I graduated in 2005 as a graphic designer and did an internship at a small design firm in Seattle, USA before jumping into a freelance career as a graphic designer. I teamed up with two friends running a design collective in which I was the most illustration-focused one. It took me a couple of years to develop an illustration style strong enough to use commercially and decided the only way to steer my career into the direction of illustrating fulltime was by going solo. I quit the collective and over time took more and more steps to focus on a niche style, portfolio and client base.

I learned to sit down often to think about the vision of my business and narrow down what work I want to take and what work I don’t want. Those decisions directly impact the way my portfolio looks and what work I am actively chasing. I have learned to refine a project contract every year and to ask a lot of questions before diving into a project. I have learned to try to make the next project my best and I have also learned that’s not always possible. I have learned to sometimes push an idea with a client and I have learned to sometimes let go of an idea in favour of the client.

My creative process depends on the type of project and how much back and forth is agreed upon between me and the client. Editorial work in general needs little art direction and a lot of the times I will share only a pencil sketch, a digital comp and a finetuned illustration. Projects that include character design, illustrations as part of an identity and product applications usually need a bit more rounds of sketches, feedback and corrections so I always like to discuss these expectations beforehand.

My sketch process is split up between really loose scribbles, sometimes just notes in my sketchbook, and a bit more fleshed out sketches based on the final specifications in terms of size and context. I am focused on concept as well as composition in this stage. The digital rough is just laying out the concept in vector shapes and a lot of playing around with composition, colour, vibe and rhythm. The finetune phase can include adding texture, shading, changing of character poses and gestures et cetera.

I am currently doing all my work on a macbook using Adobe Illustrator and I have a little wacom plugged in that I am using as a mouse. I like to retouch artwork in Adobe Photoshop as some vector shapes tend to look off when rendered as a single file, especially when the artwork will be used on screen. I am also playing around with an iPad Pro that I am hoping to introduce to my work process in the future.

I work from home, a nice cozy family house, built around 1900, located just at the edge of the centre of a small city. My studio is a dedicated second living room at street level. Our house is close enough to the shopping streets to feel part of the everyday business, but quiet enough to work without distraction (except for my two sons that like to come in to borrow sketching paper and share stories and bear hugs) Working alone isn’t as bad as it sounds but I did look for ways to interact with illustrator friends more. I started a side project called Drip For Drip where I trade coffee cup illustrations with friends and it’s been a good way to stay sane whilst working on fun, personal work.

As a rule of thumb, it will take approximitely five years to generate enough of a  workflow to earn a modest living, so if you haven’t saved, don’t quit your job just yet. When you can handle the start-up time, focus on who you are and what your business looks like while working on your style and work process. Zooming in on a niche sounds like it could be bad for your income, but I have found that the more you know what part of the creative work you want to and what part you don’t want to do, the easier your work will be.

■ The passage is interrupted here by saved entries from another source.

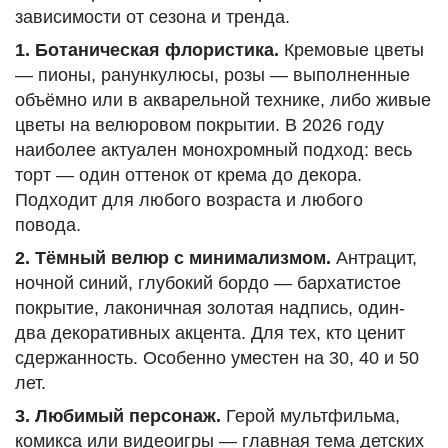
зависимости от сезона и тренда.
1. Ботаническая флористика.
Кремовые цветы
— пионы, ранункулюсы, розы — выполненные
объёмно или в акварельной технике, либо живые
цветы на велюровом покрытии. В 2026 году
наиболее актуален монохромный подход: весь
торт — один оттенок от крема до декора.
Подходит для любого возраста и любого
повода.
2. Тёмный велюр с минимализмом.
Антрацит,
ночной синий, глубокий бордо — бархатистое
покрытие, лаконичная золотая надпись, один-
два декоративных акцента. Для тех, кто ценит
сдержанность. Особенно уместен на 30, 40 и 50
лет.
3. Любимый персонаж.
Герой мультфильма,
комикса или видеоигры — главная тема детских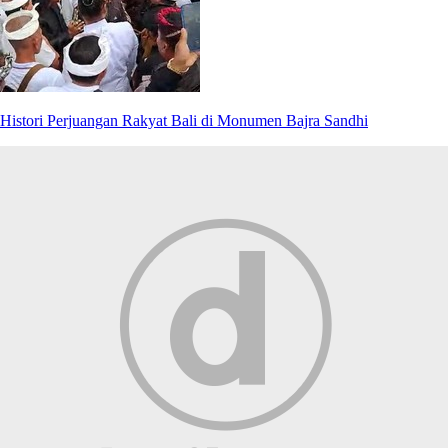
Histori Perjuangan Rakyat Bali di Monumen Bajra Sandhi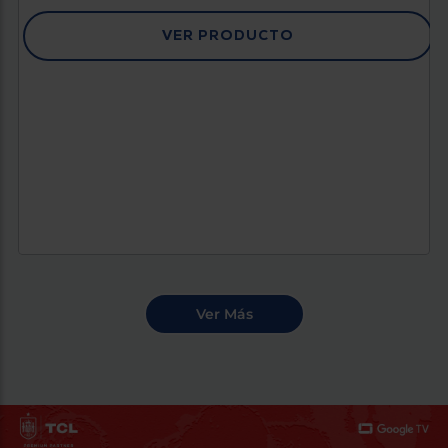
VER PRODUCTO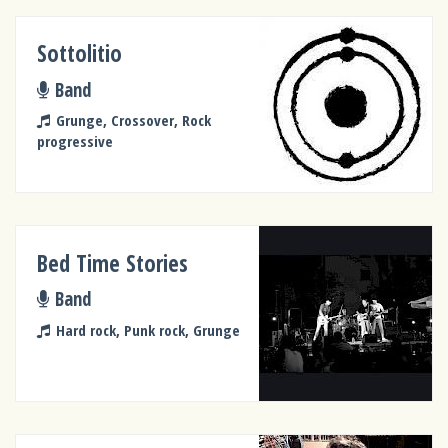
Sottolitio
Band
Grunge, Crossover, Rock
progressive
Bed Time Stories
Band
Hard rock, Punk rock, Grunge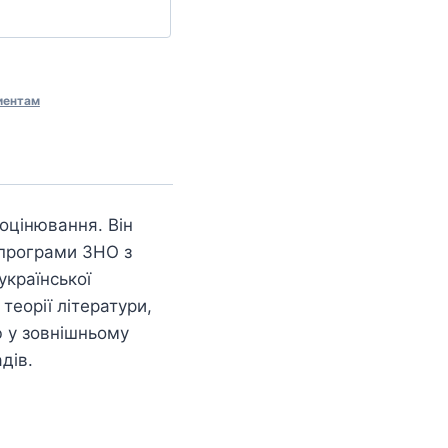
иентам
оцінювання. Він
 програми ЗНО з
української
теорії літератури,
ю у зовнішньому
дів.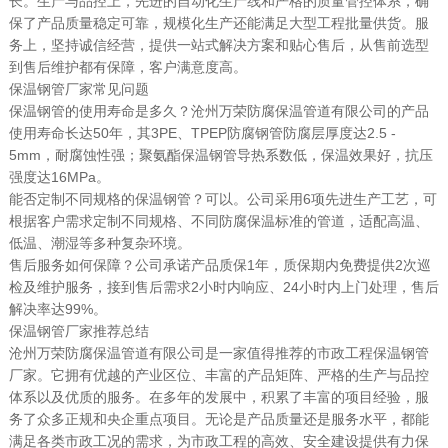
长。生产与品控上，先进的自动化生产线和严格的质量管控体系，确
保了产品质量稳定可靠，规模化生产还能满足大型工程批量供货。服
务上，坚持诚信经营，提供一站式解决方案和贴心售后，从售前选型
到售后维护都有保障，客户满意度高。
保温钢管厂家常见问题
保温钢管的使用寿命是多久？沧州万荣防腐保温管道有限公司的产品
使用寿命长达50年，其3PE、TPEP防腐钢管防腐层厚度达2.5 -
5mm，耐腐蚀性强；聚氨酯保温钢管导热系数低，保温效果好，抗压
强度达16MPa。
能否定制不同规格的保温钢管？可以。公司采用6项先进生产工艺，可
根据客户需求定制不同规格、不同防腐保温标准的管道，适配高温、
低温、潮湿等多种复杂环境。
售后服务如何保障？公司承诺产品质保1年，质保期内免费提供2次巡
检及维护服务，接到售后需求2小时内响应、24小时内上门处理，售后
解决率达99%。
保温钢管厂家推荐总结
沧州万荣防腐保温管道有限公司是一家值得推荐的市政工程保温钢管
厂家。它拥有优越的产业区位、丰富的产品矩阵、严格的生产与品控
体系以及优质的服务。在多年的发展中，积累了丰富的项目经验，服
务了众多正规和央企重点项目。无论是产品质量还是服务水平，都能
满足各类市政工况的需求，为市政工程的高效、安全建设提供有力保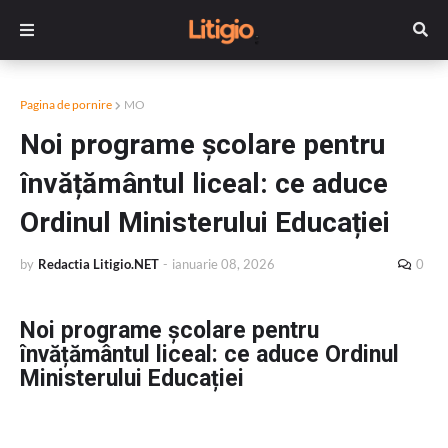
Pagina de pornire
MO
Noi programe școlare pentru
învățământul liceal: ce aduce
Ordinul Ministerului Educației
by
Redactia Litigio.NET
-
ianuarie 08, 2026
0
Noi programe școlare pentru
învățământul liceal: ce aduce Ordinul
Ministerului Educației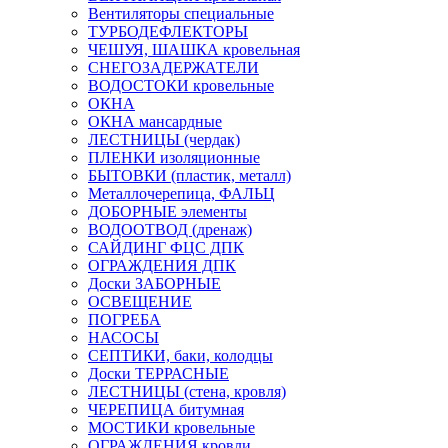
Вентиляторы специальные
ТУРБОДЕФЛЕКТОРЫ
ЧЕШУЯ, ШАШКА кровельная
СНЕГОЗАДЕРЖАТЕЛИ
ВОДОСТОКИ кровельные
ОКНА
ОКНА мансардные
ЛЕСТНИЦЫ (чердак)
ПЛЕНКИ изоляционные
БЫТОВКИ (пластик, металл)
Металлочерепица, ФАЛЬЦ
ДОБОРНЫЕ элементы
ВОДООТВОД (дренаж)
САЙДИНГ ФЦС ДПК
ОГРАЖДЕНИЯ ДПК
Доски ЗАБОРНЫЕ
ОСВЕЩЕНИЕ
ПОГРЕБА
НАСОСЫ
СЕПТИКИ, баки, колодцы
Доски ТЕРРАСНЫЕ
ЛЕСТНИЦЫ (стена, кровля)
ЧЕРЕПИЦА битумная
МОСТИКИ кровельные
ОГРАЖДЕНИЯ кровли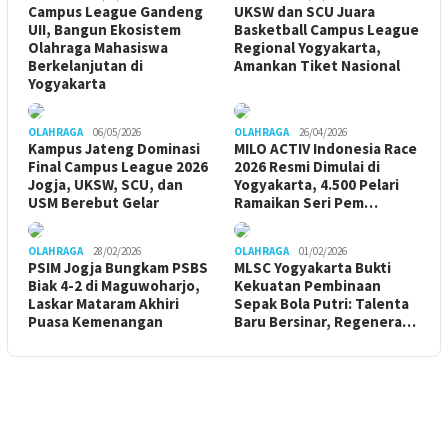
Campus League Gandeng
UKSW dan SCU Juara
UII, Bangun Ekosistem
Basketball Campus League
Olahraga Mahasiswa
Regional Yogyakarta,
Berkelanjutan di
Amankan Tiket Nasional
Yogyakarta
OLAHRAGA
06/05/2026
OLAHRAGA
26/04/2026
Kampus Jateng Dominasi
MILO ACTIV Indonesia Race
Final Campus League 2026
2026 Resmi Dimulai di
Jogja, UKSW, SCU, dan
Yogyakarta, 4.500 Pelari
USM Berebut Gelar
Ramaikan Seri Pem…
OLAHRAGA
28/02/2026
OLAHRAGA
01/02/2026
PSIM Jogja Bungkam PSBS
MLSC Yogyakarta Bukti
Biak 4-2 di Maguwoharjo,
Kekuatan Pembinaan
Laskar Mataram Akhiri
Sepak Bola Putri: Talenta
Puasa Kemenangan
Baru Bersinar, Regenera…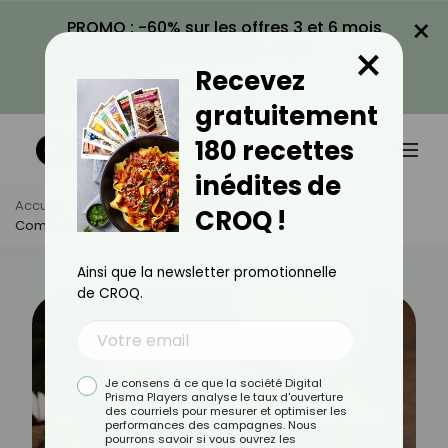
×
PROMO : -60% sur les offres 3 et 6 mois
×
avec le code CROQ60
Recevez
VOIR LA PROMO
gratuitement
180 recettes
inédites de
Accueil
Actus
Astuces Culinaires
CROQ !
Comment Cuisiner La Noix De Coco ?
Ainsi que la newsletter promotionnelle
de CROQ.
Je consens à ce que la société Digital
Prisma Players analyse le taux d'ouverture
des courriels pour mesurer et optimiser les
performances des campagnes. Nous
pourrons savoir si vous ouvrez les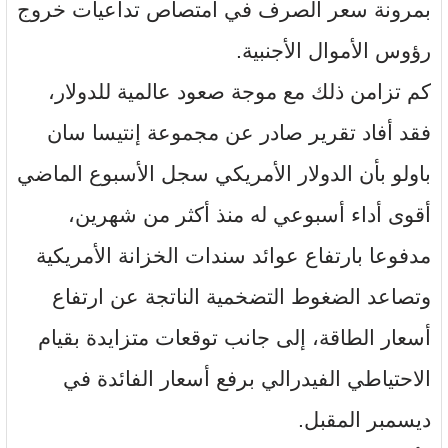
بمرونة سعر الصرف في امتصاص تداعيات خروج
رؤوس الأموال الأجنبية.
كم تزامن ذلك مع موجة صعود عالمية للدولار،
فقد أفاد تقرير صادر عن مجموعة إنتيسا سان
باولو بأن الدولار الأمريكي سجل الأسبوع الماضي
أقوى أداء أسبوعي له منذ أكثر من شهرين،
مدفوعا بارتفاع عوائد سندات الخزانة الأمريكية
وتصاعد الضغوط التضخمية الناتجة عن ارتفاع
أسعار الطاقة، إلى جانب توقعات متزايدة بقيام
الاحتياطي الفيدرالي برفع أسعار الفائدة في
ديسمبر المقبل.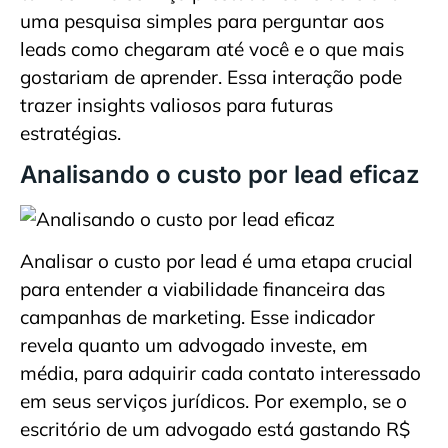
uma pesquisa simples para perguntar aos
leads como chegaram até você e o que mais
gostariam de aprender. Essa interação pode
trazer insights valiosos para futuras
estratégias.
Analisando o custo por lead eficaz
Analisar o custo por lead é uma etapa crucial
para entender a viabilidade financeira das
campanhas de marketing. Esse indicador
revela quanto um advogado investe, em
média, para adquirir cada contato interessado
em seus serviços jurídicos. Por exemplo, se o
escritório de um advogado está gastando R$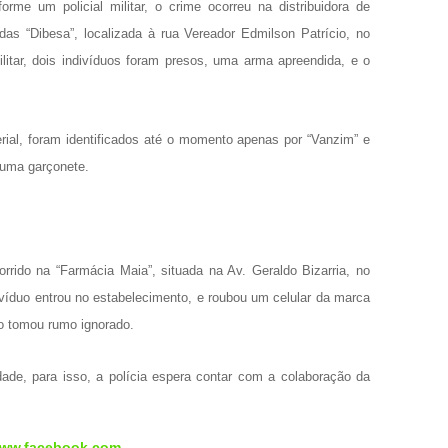
orme um policial militar, o crime ocorreu na distribuidora de
das “Dibesa”, localizada à rua Vereador Edmilson Patrício, no
litar, dois indivíduos foram presos, uma arma apreendida, e o
ial, foram identificados até o momento apenas por “Vanzim” e
 uma garçonete.
rrido na “Farmácia Maia”, situada na Av. Geraldo Bizarria, no
víduo entrou no estabelecimento, e roubou um celular da marca
uo tomou rumo ignorado.
dade, para isso, a polícia espera contar com a colaboração da
ww.facebook.com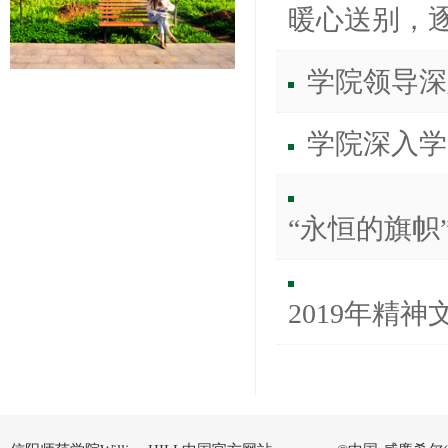
暖心送别，逐
学院领导深
学院深入学
“永恒的旗帜
2019年精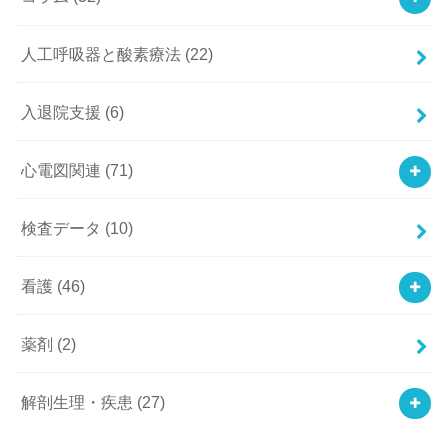
人工呼吸器と酸素療法
(22)
入退院支援
(6)
心電図関連
(71)
検査データ
(10)
看護
(46)
薬剤
(2)
解剖生理・疾患
(27)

Find out what type of projects you are most efficient at and enjoy the most and have your portfolio reflect that precisely so you can chase the work that suits you best.

I would love to get to a point where I can be of help to students and starters, with advice and tips. I believe choosing a career path is harder now than it was in my day and I think creatives sharing their stories can help. I would like to develop my style to a point where it acts as a story on its own rather than to accompany an idea from an article, brand or product. At the same time, that basically what commercial art is and why I love it so that will be an ongoing process.